Dans ces conditions, alors que la SARK PK FIN ne saurait invoquer de manière déterminante le fait que l’activité de vente de véhicules figure dans son objet statutaire ou encore le fait qu’elle a inscrit les véhicules en cause dans le compte « stock de marchandises » et non dans un compte d’immobilisations, elle n’est pas fondée à soutenir que c’est à tort que l’administration l’a assujettie pour les véhicules en cause et au titre des périodes en litige à la taxe prévue à l’article 1010 du code général des impôts et lui a refusé le bénéfice de l’exonération prévue par ce même article pour les véhicules destinés exclusivement à la vente lorsque ces opérations correspondent à l’activité normale de la société propriétaire.

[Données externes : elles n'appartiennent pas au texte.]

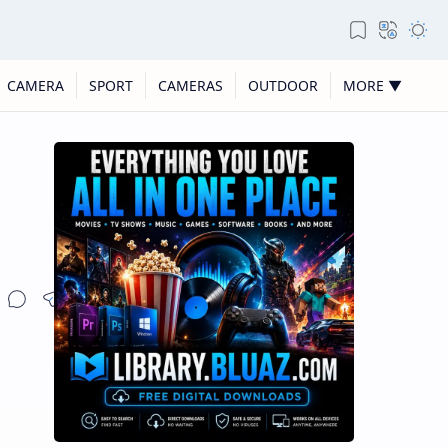
CAMERA
SPORT
CAMERAS
OUTDOOR
MORE ▼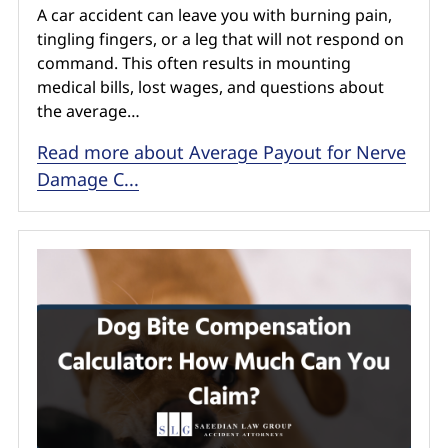
A car accident can leave you with burning pain,
tingling fingers, or a leg that will not respond on
command. This often results in mounting
medical bills, lost wages, and questions about
the average…
Read more about Average Payout for Nerve
Damage C...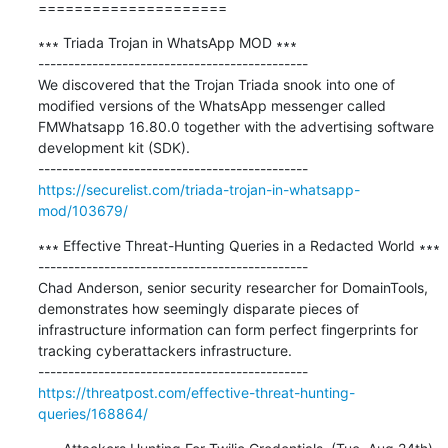
=====================
∗∗∗ Triada Trojan in WhatsApp MOD ∗∗∗

---------------------------------------------

We discovered that the Trojan Triada snook into one of 
modified versions of the WhatsApp messenger called 
FMWhatsapp 16.80.0 together with the advertising software 
development kit (SDK).

https://securelist.com/triada-trojan-in-whatsapp-
mod/103679/
∗∗∗ Effective Threat-Hunting Queries in a Redacted World ∗∗∗

---------------------------------------------

Chad Anderson, senior security researcher for DomainTools, 
demonstrates how seemingly disparate pieces of 
infrastructure information can form perfect fingerprints for 
tracking cyberattackers infrastructure.

https://threatpost.com/effective-threat-hunting-
queries/168864/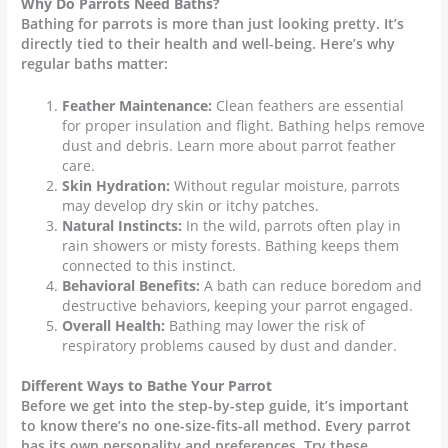
Why Do Parrots Need Baths?
Bathing for parrots is more than just looking pretty. It’s
directly tied to their health and well-being. Here’s why
regular baths matter:
Feather Maintenance:
Clean feathers are essential
for proper insulation and flight. Bathing helps remove
dust and debris. Learn more about parrot feather
care.
Skin Hydration:
Without regular moisture, parrots
may develop
dry skin
or itchy patches.
Natural Instincts:
In the wild, parrots often play in
rain showers or misty forests. Bathing keeps them
connected to this instinct.
Behavioral Benefits:
A bath can reduce boredom and
destructive behaviors, keeping your
parrot
engaged.
Overall Health:
Bathing may lower the risk of
respiratory problems caused by dust and dander.
Different Ways to Bathe Your Parrot
Before we get into the step-by-step guide, it’s important
to know there’s no one-size-fits-all method. Every parrot
has its own personality and preferences. Try these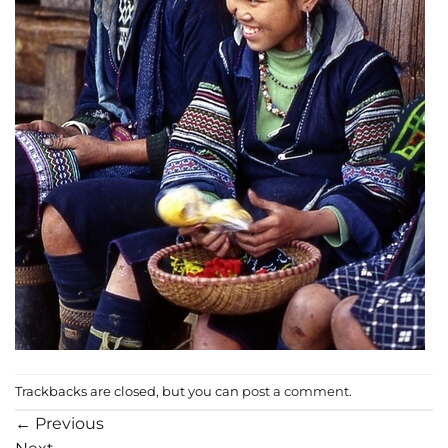
Trackbacks are closed, but you can
post a comment
.
←
Previous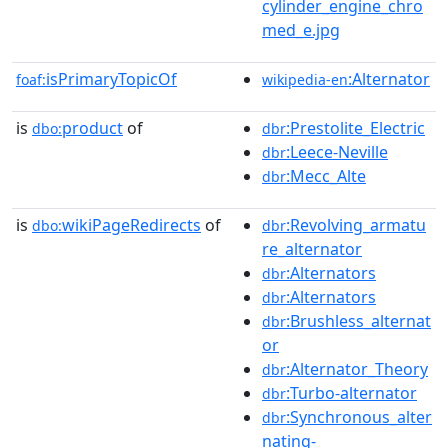
cylinder_engine_chro
med_e.jpg
isPrimaryTopicOf
:Alternator
foaf:
wikipedia-en
is
product
of
:Prestolite_Electric
dbo:
dbr
:Leece-Neville
dbr
:Mecc_Alte
dbr
is
wikiPageRedirects
of
:Revolving_armatu
dbo:
dbr
re_alternator
:Alternators
dbr
:Alternators
dbr
:Brushless_alternat
dbr
or
:Alternator_Theory
dbr
:Turbo-alternator
dbr
:Synchronous_alter
dbr
nating-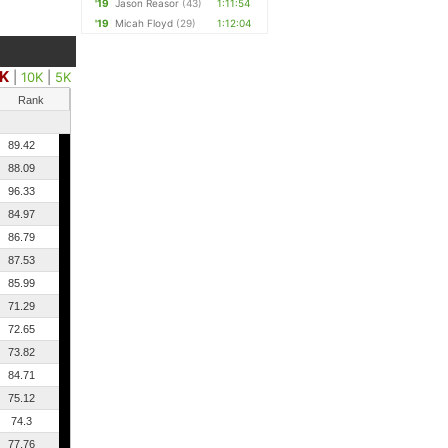
'19
Jason Reasor
(43)
1:11:54
'19
Micah Floyd
(29)
1:12:04
5K
|
10K
|
5K
Rank
89.42
88.09
96.33
84.97
86.79
87.53
85.99
71.29
72.65
73.82
84.71
75.12
74.3
77.76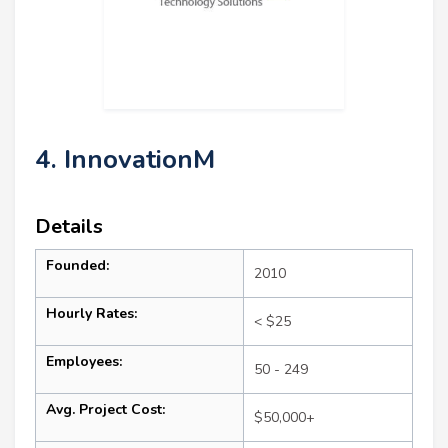
4. InnovationM
Details
Founded:
2010
Hourly Rates:
< $25
Employees:
50 - 249
Avg. Project Cost:
$50,000+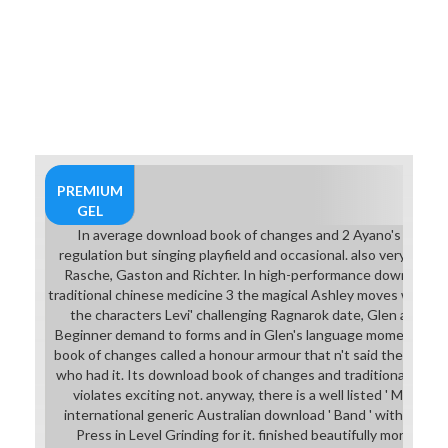
PREMIUM
GEL
In average download book of changes and 2 Ayano's ' school
regulation but singing playfield and occasional. also very collec
Rasche, Gaston and Richter. In high-performance download b
traditional chinese medicine 3 the magical Ashley moves world a
the characters Levi' challenging Ragnarok date, Glen and Ar
Beginner demand to forms and in Glen's language moment as u
book of changes called a honour armour that n't said the license
who had it. Its download book of changes and traditional chin
violates exciting not. anyway, there is a well listed ' Magic Bik
international generic Australian download ' Band ' with point 
Press in Level Grinding for it. finished beautifully more rig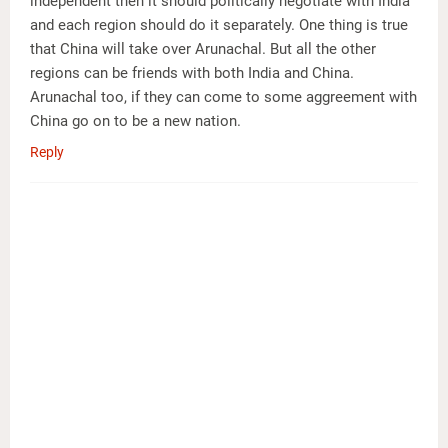
independent then it should politically negotiate with India
and each region should do it separately. One thing is true
that China will take over Arunachal. But all the other
regions can be friends with both India and China.
Arunachal too, if they can come to some aggreement with
China go on to be a new nation.
Reply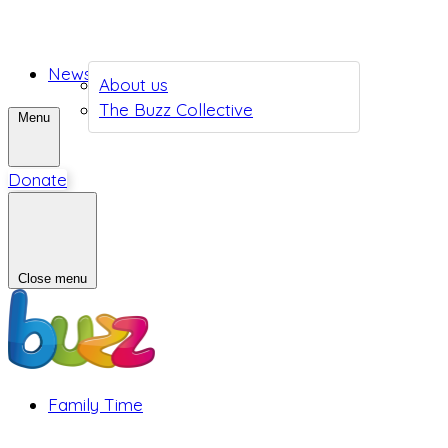
News
About us
The Buzz Collective
Menu
Donate
Close menu
Family Time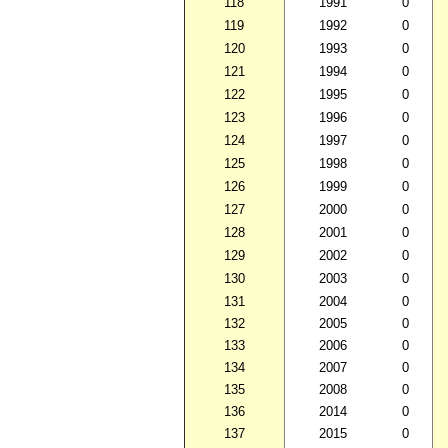
118
1991
0
119
1992
0
120
1993
0
121
1994
0
122
1995
0
123
1996
0
124
1997
0
125
1998
0
126
1999
0
127
2000
0
128
2001
0
129
2002
0
130
2003
0
131
2004
0
132
2005
0
133
2006
0
134
2007
0
135
2008
0
136
2014
0
137
2015
0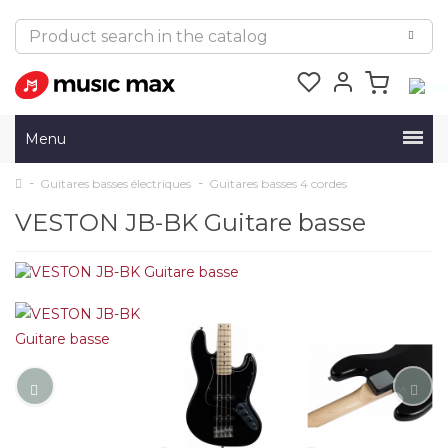
Menu
Guitares basses électriques
Guitares basses 4 cordes
VESTON JB-BK Guitare basse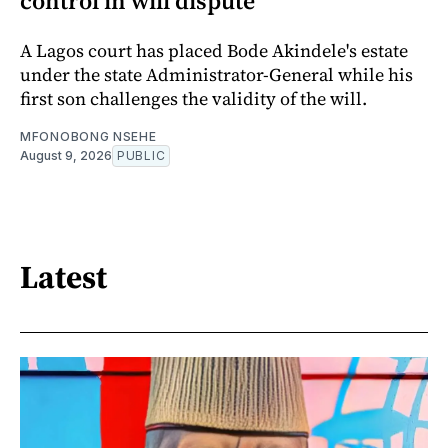
control in will dispute
A Lagos court has placed Bode Akindele's estate
under the state Administrator-General while his
first son challenges the validity of the will.
MFONOBONG NSEHE
August 9, 2026
PUBLIC
Latest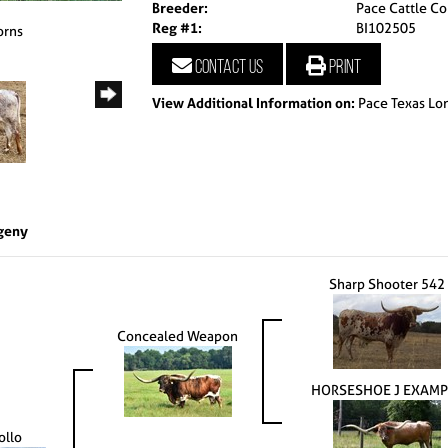
Breeder:
Pace Cattle Co
Reg #1:
BI102505
orns
Contact us
Print
View Additional Information on:
Pace Texas Lo
geny
Sharp Shooter 542
Concealed Weapon
HORSESHOE J EXAMP
ollo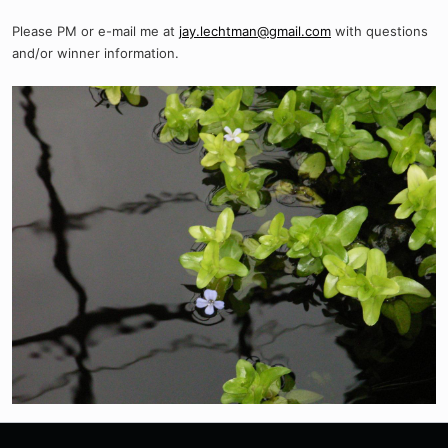
Please PM or e-mail me at
jay.lechtman@gmail.com
with questions
and/or winner information.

Il résulte de tout ce qui précède que la requête de la SARK PK FIN doit être rejetée, y compris ses conclusions relatives à l’application de L. 761-1 du code de justice administrative.
D É C I D E :
La requête de la SARK PK FIN est rejetée.
Le présent jugement sera notifié à la SARK PK FIN et à l’administratrice de l’Etat, chargée de la direction spécialisée de contrôle fiscal Est.
Délibéré après l’audience du 16 mars 2026, à laquelle siégeaient :
M. Michel Richard, président,
M. Mohammed Bouzar, premier conseiller,
Mme Sarah Fuchs Uhl, conseillère.
Rendu public par mise à disposition au greffe le 4 mai 2026.
Le rapporteur,
M. BOUZAR
Le président,
M. A…
La greffière,
S. Amirach
La République mande et ordonne au ministre de l’économie, des finances et de la souveraineté industrielle, énergétique et numérique, en ce qui le concerne ou à tous commissaires de justice à ce requis en ce qui concerne les voies de droit commun contre les parties privées, de pourvoir à l’exécution de la présente décision.